The entries below are to be repeated exactly, with the pictures left out.

-- Opening Marker --

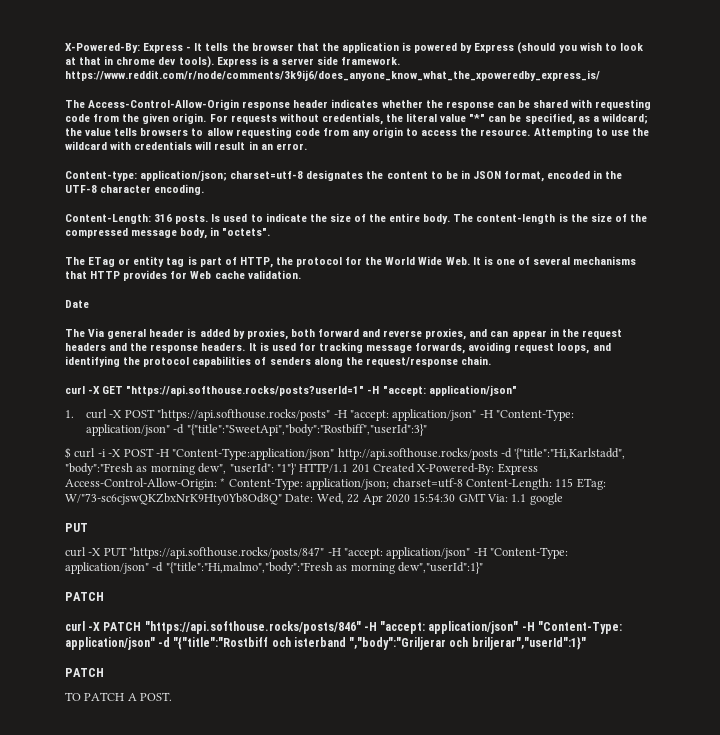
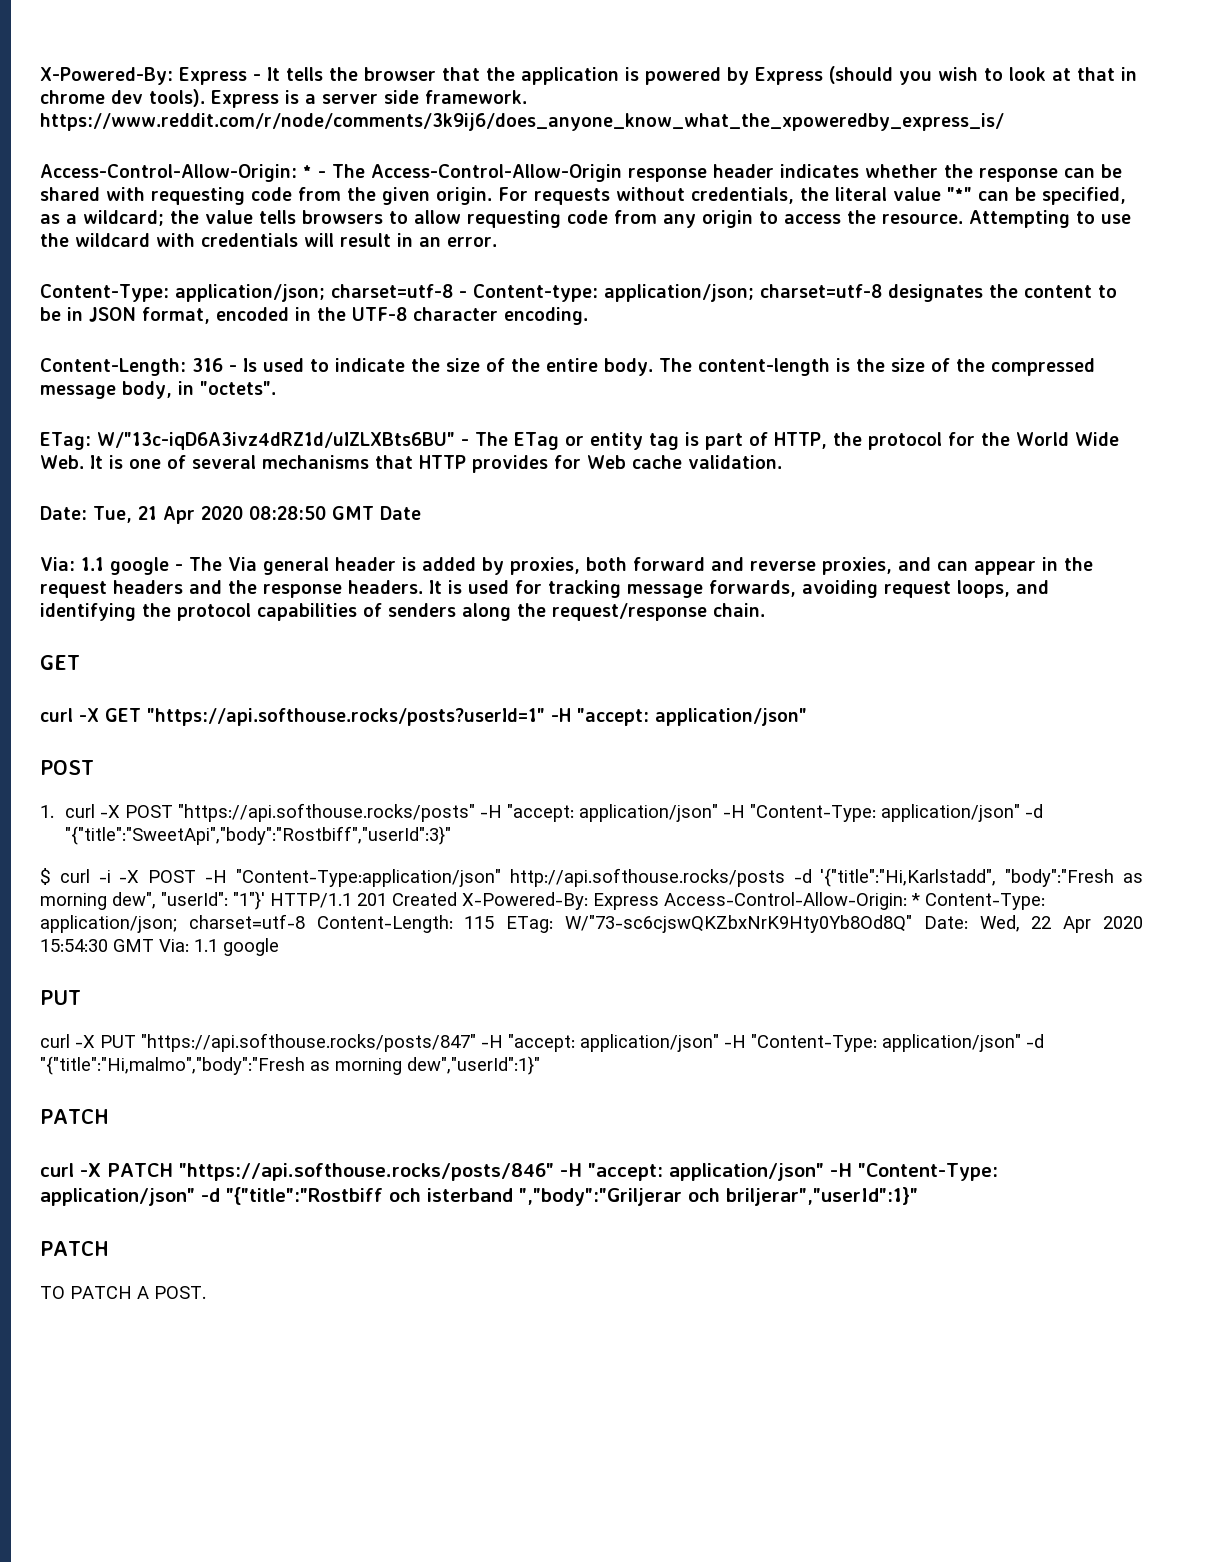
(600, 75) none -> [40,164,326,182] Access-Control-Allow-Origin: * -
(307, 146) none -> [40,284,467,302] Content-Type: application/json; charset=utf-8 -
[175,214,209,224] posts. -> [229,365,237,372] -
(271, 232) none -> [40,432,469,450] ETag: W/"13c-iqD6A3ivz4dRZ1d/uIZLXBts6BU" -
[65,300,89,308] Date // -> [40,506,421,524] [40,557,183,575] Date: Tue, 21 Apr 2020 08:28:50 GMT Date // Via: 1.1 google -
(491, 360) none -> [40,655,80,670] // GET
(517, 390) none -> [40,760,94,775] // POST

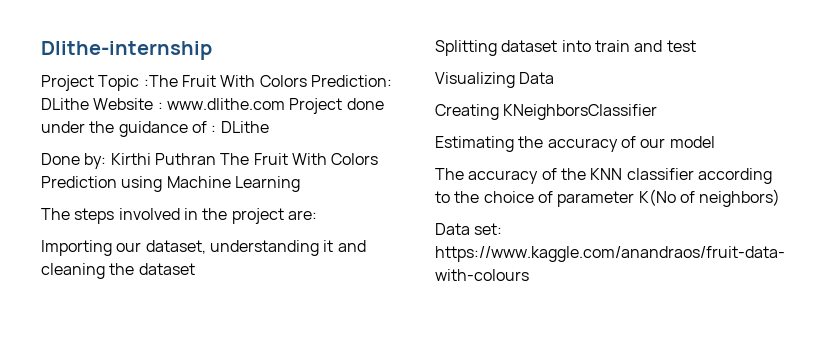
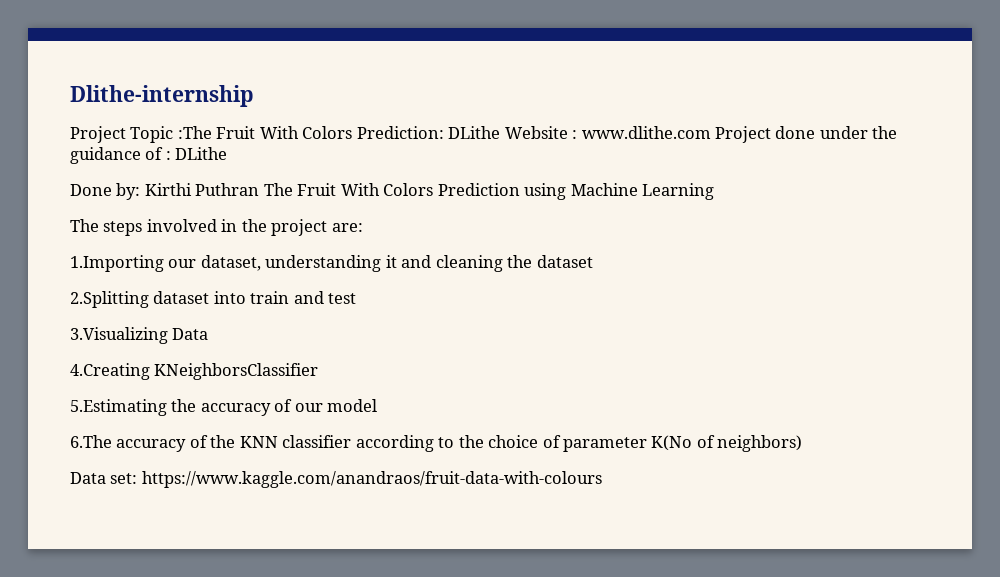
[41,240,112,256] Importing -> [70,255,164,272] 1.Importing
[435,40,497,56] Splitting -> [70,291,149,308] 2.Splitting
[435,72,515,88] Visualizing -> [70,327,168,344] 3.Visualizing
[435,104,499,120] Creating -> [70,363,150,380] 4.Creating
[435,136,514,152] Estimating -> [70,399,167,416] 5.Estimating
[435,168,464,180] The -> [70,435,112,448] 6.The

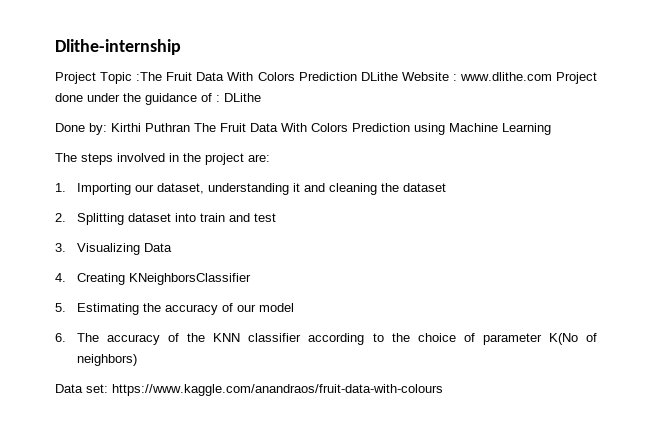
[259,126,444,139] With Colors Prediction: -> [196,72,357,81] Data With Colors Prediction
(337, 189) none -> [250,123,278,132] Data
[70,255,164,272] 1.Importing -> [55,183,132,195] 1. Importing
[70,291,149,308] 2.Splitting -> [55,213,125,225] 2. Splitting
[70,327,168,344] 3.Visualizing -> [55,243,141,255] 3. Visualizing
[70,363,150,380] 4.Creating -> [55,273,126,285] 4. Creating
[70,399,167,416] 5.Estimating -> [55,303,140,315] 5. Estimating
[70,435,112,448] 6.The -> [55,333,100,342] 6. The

-- Closing Marker --

Finished task ->
(600, 75) none -> [40,164,326,182] Access-Control-Allow-Origin: * -
(307, 146) none -> [40,284,467,302] Content-Type: application/json; charset=utf-8 -
[175,214,209,224] posts. -> [229,365,237,372] -
(271, 232) none -> [40,432,469,450] ETag: W/"13c-iqD6A3ivz4dRZ1d/uIZLXBts6BU" -
[65,300,89,308] Date // -> [40,506,421,524] [40,557,183,575] Date: Tue, 21 Apr 2020 08:28:50 GMT Date // Via: 1.1 google -
(491, 360) none -> [40,655,80,670] // GET
(517, 390) none -> [40,760,94,775] // POST

[41,240,112,256] Importing -> [70,255,164,272] 1.Importing
[435,40,497,56] Splitting -> [70,291,149,308] 2.Splitting
[435,72,515,88] Visualizing -> [70,327,168,344] 3.Visualizing
[435,104,499,120] Creating -> [70,363,150,380] 4.Creating
[435,136,514,152] Estimating -> [70,399,167,416] 5.Estimating
[435,168,464,180] The -> [70,435,112,448] 6.The

[259,126,444,139] With Colors Prediction: -> [196,72,357,81] Data With Colors Prediction
(337, 189) none -> [250,123,278,132] Data
[70,255,164,272] 1.Importing -> [55,183,132,195] 1. Importing
[70,291,149,308] 2.Splitting -> [55,213,125,225] 2. Splitting
[70,327,168,344] 3.Visualizing -> [55,243,141,255] 3. Visualizing
[70,363,150,380] 4.Creating -> [55,273,126,285] 4. Creating
[70,399,167,416] 5.Estimating -> [55,303,140,315] 5. Estimating
[70,435,112,448] 6.The -> [55,333,100,342] 6. The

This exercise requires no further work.